The Carbajals accepted donations from the community’s many churches and friends of the Arlington Fire Department, where Alex is a firefighter with Mason’s dad, Greg Garka.
“They aren’t related, they are good friends. Alex and Greg grew up together,” explained Christina Carbajal.
“We used the fire hall for staging last night,” Christina said.
DABA provided space at The Hunt for free and Taunya Sanchez donated one of her gourmet gift baskets to raffle off for the sake of Mason.
On the opposite end of The Hunt, the Old Bags of Arlington sold baked goods and bags for their long list of causes, from sports teams to Camp Fire and Kids Kloset, and dinners for 10 families for Thanksgiving and another 10 families for Christmas, as well as the Mason Garka fund.
For information on how to help Mason, call 360-386-8676.
Everyone seemed pleased at the end of the day.
“It’s been a terrific day,” said Sharon O’Brien, who was with her sister and sister-in-law selling 50 percent of their mother’s belongings.
“She recently scaled back into half the space,” said Donna O’Brien. “So we brought the extra stuff down here to sell.”
“We’ve been cooking with gas,” Sharon O’Brien said.
Syrie said she saw lots of people walking away with bags full of stuff.
“It was a fun day,” she said.
“Bev from The Local Scoop came down and took orders. I think she made several trips,” Syrie said.

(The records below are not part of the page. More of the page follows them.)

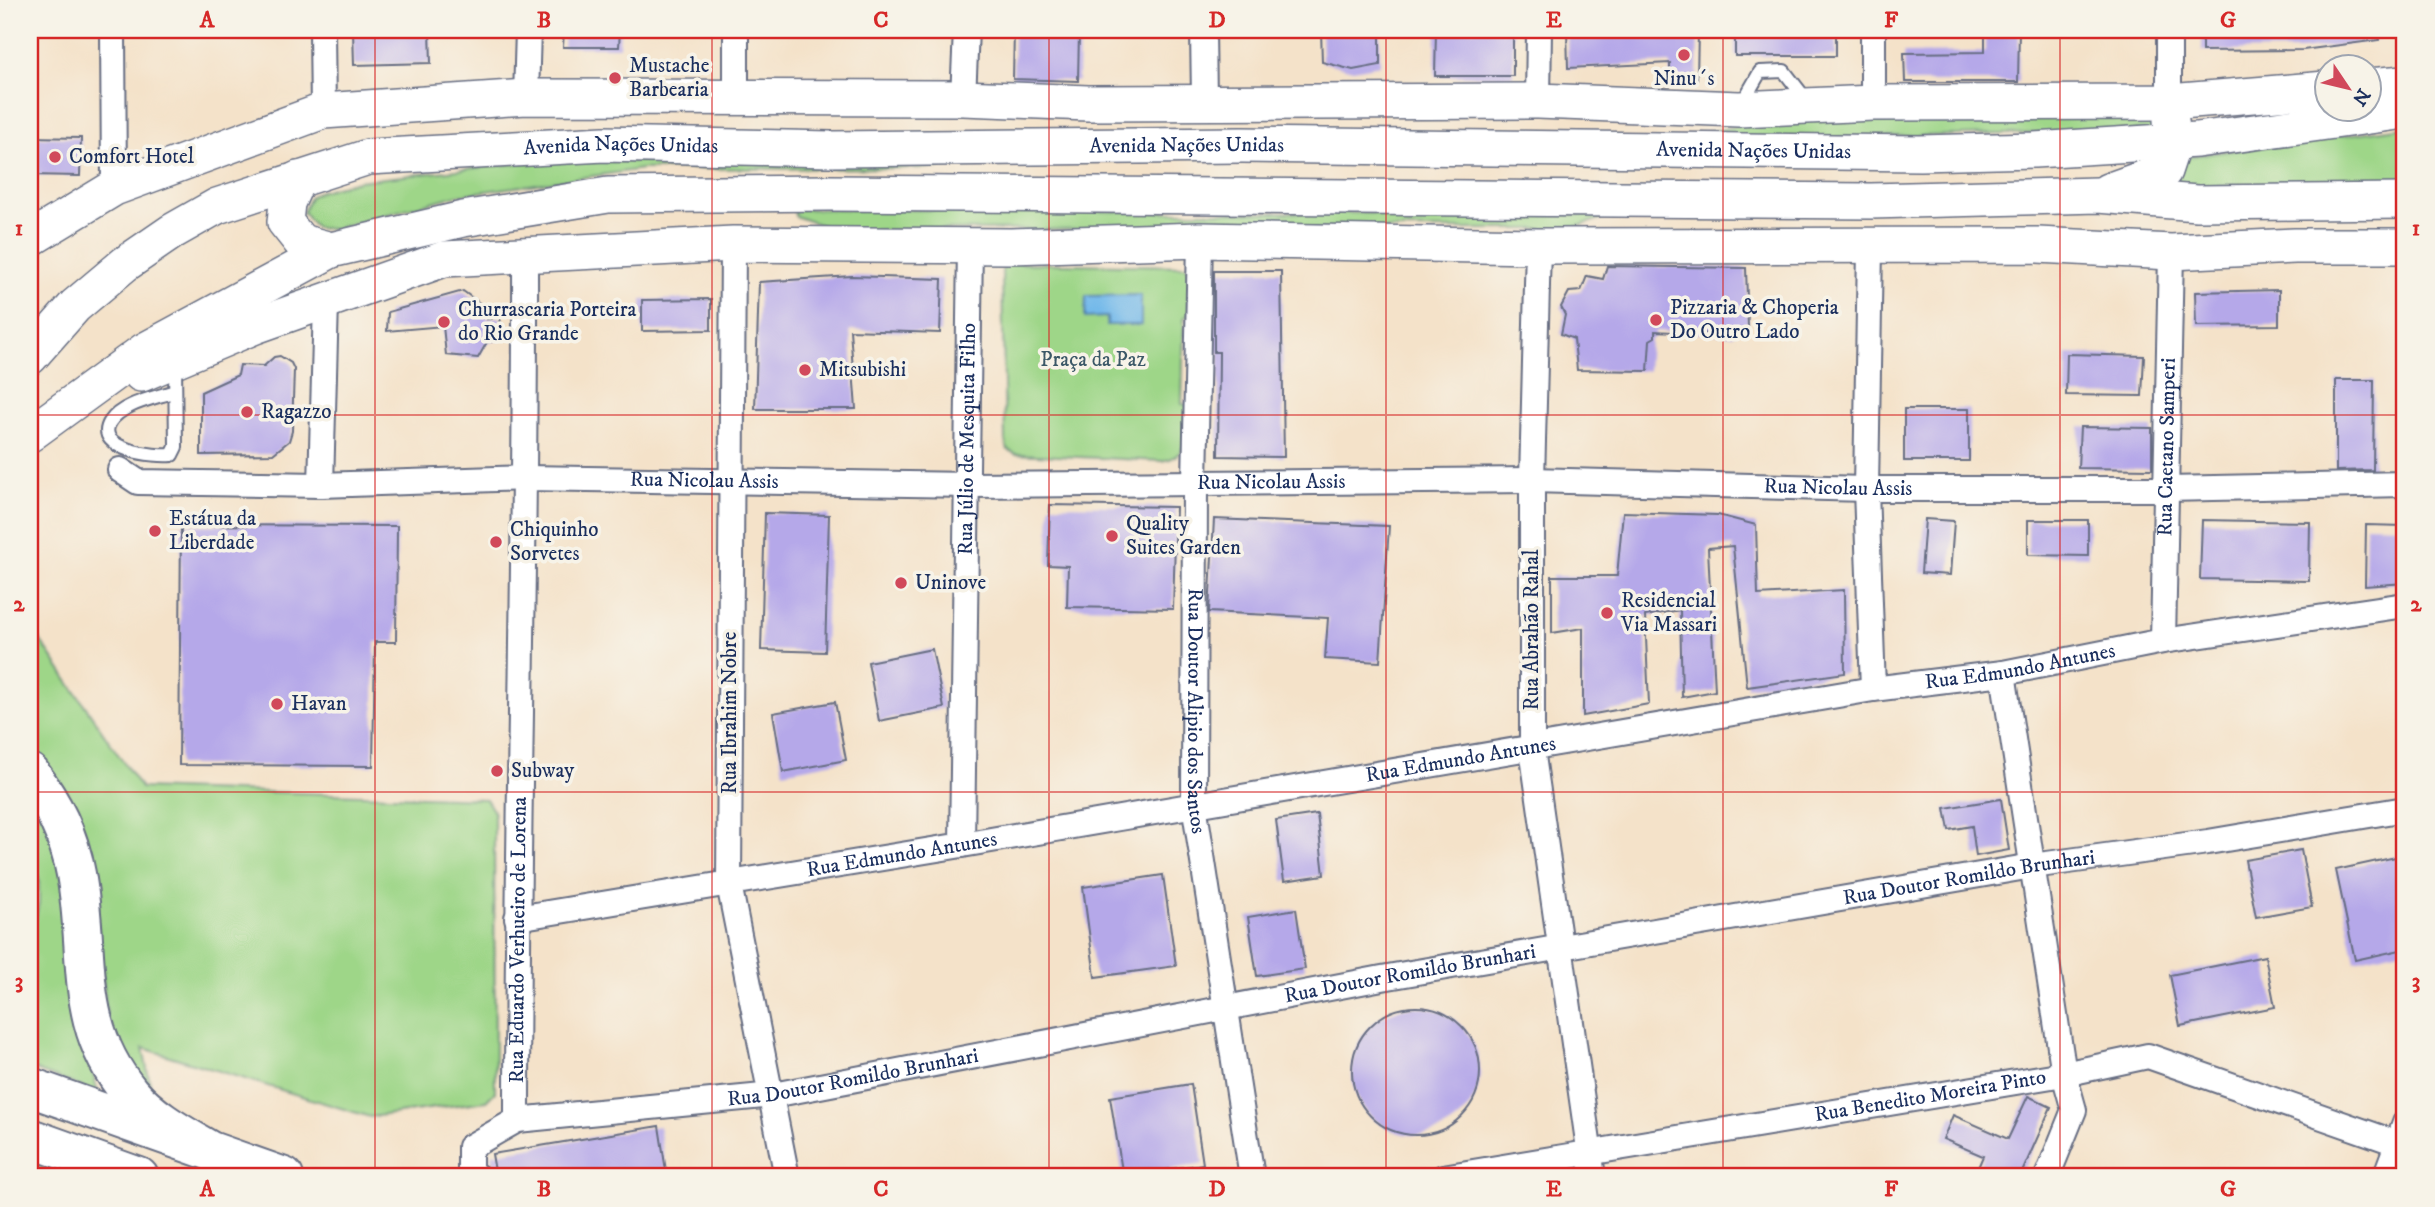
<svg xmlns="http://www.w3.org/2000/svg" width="2435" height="1207" viewBox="0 0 2435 1207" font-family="'IM FELL DW Pica',serif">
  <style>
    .green { fill: #9ed688; stroke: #5c8273; stroke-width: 2 }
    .water { fill: #73b9ea; stroke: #4774a4; stroke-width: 2 }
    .building { fill: #b5a8e9 }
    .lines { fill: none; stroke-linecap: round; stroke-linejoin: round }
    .lane-casing { stroke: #676e83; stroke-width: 16 }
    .street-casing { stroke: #676e83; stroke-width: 28 }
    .secondary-casing { stroke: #676e83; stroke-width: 38 }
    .highway-casing { stroke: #676e83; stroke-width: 42 }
    .lane { stroke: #fff; stroke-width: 12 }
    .street { stroke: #fff; stroke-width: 24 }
    .secondary { stroke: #fff; stroke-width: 35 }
    .highway { stroke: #fff; stroke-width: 38 }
    .grid { fill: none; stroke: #d62828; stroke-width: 2; stroke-opacity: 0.55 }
    .poi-dot { fill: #d1495b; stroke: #f7f3e8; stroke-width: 2.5 }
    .labels { text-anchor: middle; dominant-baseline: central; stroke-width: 7; stroke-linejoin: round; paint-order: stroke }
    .poi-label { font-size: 21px; fill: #1b2f5e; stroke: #f7f3e8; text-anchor: start }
    .street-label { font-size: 21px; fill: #1b2f5e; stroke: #f7f3e8 }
    .park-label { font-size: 21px; fill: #3c5968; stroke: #f7f3e8 }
    .neatline { fill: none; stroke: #d62828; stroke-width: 2.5 }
    .grid-label { font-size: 23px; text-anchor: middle; font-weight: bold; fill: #d62828 }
  </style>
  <rect width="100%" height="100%" fill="#f7f3e8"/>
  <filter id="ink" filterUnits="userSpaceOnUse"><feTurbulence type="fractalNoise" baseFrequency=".0143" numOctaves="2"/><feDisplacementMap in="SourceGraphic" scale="14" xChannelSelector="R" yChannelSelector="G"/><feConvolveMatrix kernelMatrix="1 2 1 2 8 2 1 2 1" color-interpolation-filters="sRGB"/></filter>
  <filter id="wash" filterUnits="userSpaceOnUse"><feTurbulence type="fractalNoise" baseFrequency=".00686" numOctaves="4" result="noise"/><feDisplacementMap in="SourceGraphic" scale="28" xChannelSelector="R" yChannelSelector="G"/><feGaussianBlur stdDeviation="1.57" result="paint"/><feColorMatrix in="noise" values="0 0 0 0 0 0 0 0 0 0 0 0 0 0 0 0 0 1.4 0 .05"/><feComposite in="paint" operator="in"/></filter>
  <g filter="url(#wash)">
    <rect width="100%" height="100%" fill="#f4e2c9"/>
    <path class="green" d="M2147 114 2155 121 2157 128 2151 131 1735 140 1704 138 1706 132 1786 117Z
      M2405 127V186H2170L2183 157Z
      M537 161 945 162 939 168 643 169 458 195 333 229 316 228 303 212 310 197 318 192 358 181Z
      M794 209 1612 215 1570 229 835 230 795 216Z
      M1005 263 1186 266 1191 275 1189 316 1184 317 1182 404 1189 405C1187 430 1192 456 1162 461L1016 454 1008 450 1005 441 1002 271Z
      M30 625 141 788 486 799 494 812 495 1092 486 1101 370 1117 143 1048 154 1105 109 1040 92 870 84 830 70 796 30 744Z
      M30 789 57 838 81 1026 98 1093 30 1068V941L39 903V880L30 841Z
      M30 1152 100 1177H30Z"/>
    <path class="water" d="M1141 295V325H1107V317L1085 318 1086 296Z"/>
    <g id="blocks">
      <path class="building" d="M353 30H430L431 63 354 65Z
        M564 30H620L619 47H563Z
        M1321 30H1380V65L1353 70 1322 62Z
        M1436 30H1513V76H1435Z
        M1567 30H1698L1697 80H1670V63L1568 68Z
        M1735 30H1836V56H1735Z
        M1985 30H2019L2018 82H1905L1904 53 1985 52Z
        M2202 30H2378L2379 40 2303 50 2202 51Z
        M1014 31 1079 32 1078 81 1013 79Z
        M30 137 81 138 80 176 30 175Z
        M1607 266 1746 268 1748 328 1732 335 1655 331V337L1650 340 1648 371 1577 370 1574 339 1561 334 1565 315 1561 307 1569 292 1581 291 1587 276 1603 279Z
        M1214 271H1281L1284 457 1218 456 1219 352H1214Z
        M852 276 942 279 940 333 850 330 856 409H755L759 282Z
        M2279 290V325L2196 326 2195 292Z
        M463 291 486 308 487 319 500 317 503 340 487 342 478 358 446 355 443 326 387 331 388 312Z
        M711 299V330L642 331V300Z
        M2067 354 2144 356 2142 396 2066 395Z
        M280 356 291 363 294 369 292 431 289 441 273 454 201 455V392L238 375 240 365 264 366 274 357Z
        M2336 380H2374L2373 470 2336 471Z
        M1904 409H1969V461H1904Z
        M2080 427 2152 428V469L2078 468Z
        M1050 505 1176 507 1173 609 1067 607 1068 566 1048 565Z
        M1623 512 1718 515 1756 525 1758 595 1844 590 1845 673 1747 687 1733 546 1708 548 1715 691 1682 697 1680 610 1645 616 1649 704 1583 716V628L1552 633V576H1617Z
        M765 513 829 515 825 652 761 650Z
        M1214 519 1389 526 1380 662 1325 659 1328 618 1209 612Z
        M1925 519 1954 521 1950 575 1921 573Z
        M2028 520H2088V556L2028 555Z
        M2202 520 2310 522 2309 581 2200 579Z
        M181 525 397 526 396 642H375L373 766 179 765Z
        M2366 525 2405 526V583L2365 586Z
        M932 649 944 708 879 721 868 662Z
        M835 702 846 760 783 772 773 713Z
        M2001 799 2009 850 1976 856 1972 826 1949 830 1945 808Z
        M1317 814 1324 875 1284 881 1276 820Z
        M2301 850 2312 907 2256 917 2245 860Z
        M2405 855V949L2355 960 2336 870Z
        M1163 875 1176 966 1095 977 1083 887Z
        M1296 909 1305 969 1257 976 1248 917Z
        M2265 956 2275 1007 2180 1026 2170 975Z
        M1352 1071a64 64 0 1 1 128 0a64 64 0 1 1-128 0Z
        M1191 1084 1203 1164 1123 1177 1110 1097Z
        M2028 1096 2051 1107 2020 1177H1974L1983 1156 1943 1139 1953 1115 2008 1139Z
        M659 1126 667 1177H496L492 1154Z"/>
    </g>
  </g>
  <g filter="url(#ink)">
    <use href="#blocks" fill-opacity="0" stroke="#676e83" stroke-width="2"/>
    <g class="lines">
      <g class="lane-casing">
        <path id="lane" d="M1741 105 1760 72 1784 71 1808 102
          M175 364 176 447 172 455C157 457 93 450 110 422 122 403 156 398 175 391"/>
      </g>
      <g class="street-casing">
        <g id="street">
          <path d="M113 30 114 188"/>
          <path d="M322 30 323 111"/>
          <path d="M1203 30 1204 100"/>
          <path d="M526 97 528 30"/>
          <path d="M736 98V30"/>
          <path d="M963 98 966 30"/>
          <path d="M1538 101 1539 30"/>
          <path d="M2169 102V30"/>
          <path d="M1873 103V30"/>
          <path id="s1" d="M1200 240 1195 482 1194 804 1252 1177"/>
          <path d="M733 244 729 884 787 1177"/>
          <path d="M1538 246 1532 480V749L1593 1177"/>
          <path d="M1870 247 1866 489 1873 689"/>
          <path id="s2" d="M120 470 138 482 321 485 526 478 969 485 1532 480 1866 489H2167L2405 484"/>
          <path d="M321 485 326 302"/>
          <path id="s3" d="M2163 641 2171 252"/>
          <path d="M2003 673 2064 1074 2074 1110 2047 1177"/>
          <path id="s4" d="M962 845 970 244"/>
          <path id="s5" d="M517 918 962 845 1873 689 2003 673 2163 641 2405 605"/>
          <path id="s6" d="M517 1120C517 831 526 543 525 254"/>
          <path id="s7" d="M478 1177 470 1171V1147L517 1120 773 1095 1382 978 2032 866 2208 842 2405 809"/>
          <path id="s8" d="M1443 1177 2064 1074 2148 1056 2405 1146"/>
          <path d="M2385 1177 2405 1123"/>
        </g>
      </g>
      <g class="secondary-casing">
        <g id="secondary">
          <path d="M2368 86 2405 83"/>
          <path d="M298 179 287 203 285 222 301 242 331 250"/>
          <path d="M2108 191 2164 171 2174 141 2171 121"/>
          <path d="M30 239 114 188 323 111 526 97 963 98 1088 103 1538 101 1739 109 1873 103 2169 102 2326 89"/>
          <path id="s9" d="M30 357 75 306 125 264 173 231 217 206 368 157 604 144 831 149 1242 145 1920 153 2034 150 2197 140 2405 111"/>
          <path d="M141 374 255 326 444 259 733 244 1011 246 1200 240 1538 246 2038 245 2171 252 2295 246H2405"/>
          <path d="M30 434 144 351 331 250 463 219 608 195 830 193 1871 201 2098 195 2197 203 2405 201"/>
        </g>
      </g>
      <g class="highway-casing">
        <path id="highway" d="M30 773C53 804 69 835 76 874 91 955 72 1023 130 1093 154 1121 187 1137 217 1155
          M30 1087 284 1177
          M30 1138 139 1177"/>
      </g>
      <use href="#lane" class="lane"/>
      <use href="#street" class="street"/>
      <use href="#secondary" class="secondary"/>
      <use href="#highway" class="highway"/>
    </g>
  </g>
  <path class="grid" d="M375 30V1177M712 30V1177M1049 30V1177M1386 30V1177M1723 30V1177M2060 30V1177M30 415H2405M30 792H2405"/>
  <g class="poi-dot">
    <circle cx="1684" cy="55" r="7"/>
    <circle cx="615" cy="78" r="7"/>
    <circle cx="55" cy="157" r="7"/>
    <circle cx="1656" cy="320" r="7"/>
    <circle cx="444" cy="322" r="7"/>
    <circle cx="805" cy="370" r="7"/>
    <circle cx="247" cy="412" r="7"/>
    <circle cx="155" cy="531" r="7"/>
    <circle cx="1112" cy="536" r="7"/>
    <circle cx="496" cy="542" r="7"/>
    <circle cx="901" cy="583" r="7"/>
    <circle cx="1607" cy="613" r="7"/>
    <circle cx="277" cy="704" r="7"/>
    <circle cx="497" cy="771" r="7"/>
  </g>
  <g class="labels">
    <g class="poi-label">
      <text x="629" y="66">Mustache<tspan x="629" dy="24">Barbearia</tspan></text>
      <text x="1684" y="79" text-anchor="middle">Ninu´s</text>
      <text x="69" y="157">Comfort Hotel</text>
      <text x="1670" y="308">Pizzaria &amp; Choperia<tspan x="1670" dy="24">Do Outro Lado</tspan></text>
      <text x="458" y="310">Churrascaria Porteira<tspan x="458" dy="24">do Rio Grande</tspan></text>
      <text x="819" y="370">Mitsubishi</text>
      <text x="261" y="412">Ragazzo</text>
      <text x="169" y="519">Estátua da<tspan x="169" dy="24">Liberdade</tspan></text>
      <text x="1126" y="524">Quality<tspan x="1126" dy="24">Suites Garden</tspan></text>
      <text x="510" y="530">Chiquinho<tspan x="510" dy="24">Sorvetes</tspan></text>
      <text x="915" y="583">Uninove</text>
      <text x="1621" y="601">Residencial<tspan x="1621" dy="24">Via Massari</tspan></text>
      <text x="291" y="704">Havan</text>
      <text x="511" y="771">Subway</text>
    </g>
    <g class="street-label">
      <text stroke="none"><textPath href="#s9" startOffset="1220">Avenida Nações Unidas</textPath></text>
      <text stroke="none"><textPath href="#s9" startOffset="654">Avenida Nações Unidas</textPath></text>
      <text stroke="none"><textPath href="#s9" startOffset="1787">Avenida Nações Unidas</textPath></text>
      <text stroke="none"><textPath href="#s4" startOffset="406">Rua Júlio de Mesquita Filho</textPath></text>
      <text stroke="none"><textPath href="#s3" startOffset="194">Rua Caetano Samperi</textPath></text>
      <text stroke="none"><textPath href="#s2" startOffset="588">Rua Nicolau Assis</textPath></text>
      <text stroke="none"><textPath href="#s2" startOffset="1155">Rua Nicolau Assis</textPath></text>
      <text stroke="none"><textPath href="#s2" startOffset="1722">Rua Nicolau Assis</textPath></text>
      <text transform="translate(1532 630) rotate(-90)">Rua Abrahão Rahal</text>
      <text stroke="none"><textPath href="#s5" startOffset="1524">Rua Edmundo Antunes</textPath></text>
      <text stroke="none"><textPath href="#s1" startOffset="471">Rua Doutor Alipio dos Santos</textPath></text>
      <text transform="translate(730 713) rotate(-90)">Rua Ibrahim Nobre</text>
      <text stroke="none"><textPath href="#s5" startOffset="957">Rua Edmundo Antunes</textPath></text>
      <text stroke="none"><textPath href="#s5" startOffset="390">Rua Edmundo Antunes</textPath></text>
      <text stroke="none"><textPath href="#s7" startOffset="1561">Rua Doutor Romildo Brunhari</textPath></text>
      <text stroke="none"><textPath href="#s6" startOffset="180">Rua Eduardo Verhueiro de Lorena</textPath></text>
      <text stroke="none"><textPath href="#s7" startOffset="994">Rua Doutor Romildo Brunhari</textPath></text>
      <text stroke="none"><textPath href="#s7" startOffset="427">Rua Doutor Romildo Brunhari</textPath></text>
      <text stroke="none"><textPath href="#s8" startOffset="494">Rua Benedito Moreira Pinto</textPath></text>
    </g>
    <g class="park-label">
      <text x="1093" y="360">Praça da Paz</text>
    </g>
  </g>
  <rect width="2435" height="1207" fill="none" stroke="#f7f3e8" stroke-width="77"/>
  <g transform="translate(2348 88) rotate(125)"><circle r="33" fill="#f7f3e8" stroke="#9fa5b1" stroke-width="2"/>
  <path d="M0-5L12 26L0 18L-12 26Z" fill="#d1495b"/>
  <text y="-10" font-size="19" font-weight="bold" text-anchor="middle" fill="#1b2f5e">N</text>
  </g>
  <rect x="38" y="38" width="2358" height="1130" class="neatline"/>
  <g class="grid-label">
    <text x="207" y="27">A</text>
    <text x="544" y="27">B</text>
    <text x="881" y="27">C</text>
    <text x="1217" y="27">D</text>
    <text x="1554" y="27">E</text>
    <text x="1891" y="27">F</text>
    <text x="2228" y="27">G</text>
    <text x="19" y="235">1</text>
    <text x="2416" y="235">1</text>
    <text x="19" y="611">2</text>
    <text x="2416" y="611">2</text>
    <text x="19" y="988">3</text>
    <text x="2416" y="988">3</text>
    <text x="207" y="1196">A</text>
    <text x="544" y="1196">B</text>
    <text x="881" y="1196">C</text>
    <text x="1217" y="1196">D</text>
    <text x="1554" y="1196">E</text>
    <text x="1891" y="1196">F</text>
    <text x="2228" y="1196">G</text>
  </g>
</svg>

DABA also offered a scavenger hunt. They distributed almost 80 cards with a list of merchants to visit. Selected from the 22 returned cards, the winners were Amber Petersen and her sister, Breanna Wickliff. They got big baskets full of stuff, said Petersen, the receptionist at The Arlington Times. Each basket was full of games, gifts certificates, popcorn, coloring books, posters, gel pens, slinkies, pencils, and Amber’s had a big pan of bread pudding from The Local Scoop.
“I gave that to my mom,” Petersen said.
Along with DABA’s twice-annual “Hunts” in the city parking lot, it was also a celebration of sorts at the Arlington Farmers Market. The market season ended Oct. 18 with the Snohomish County Farm Tour “Yesterday & Today.” In honor of the celebration of agriculture in north Snohomish County, Mark Winterhalter brought Sugar and Spice to town to offer wagon rides.
“Mark [Winterhalter] donated half the price to rent the wagon for a day,” said Lovejoy. Lovejoy divided with DABA the balance of the price of bring the wagon to town, offering free rides to all visitors, to help make their visits into historic downtown Arlington memorable.
Winterhalter will be back with Sugar and Spice and Santa Claus for the Santa Parade on the first Saturday of December.
The farm tour continued with some of its destinations open on Sunday, but “The Hunt” was a one-day shindig.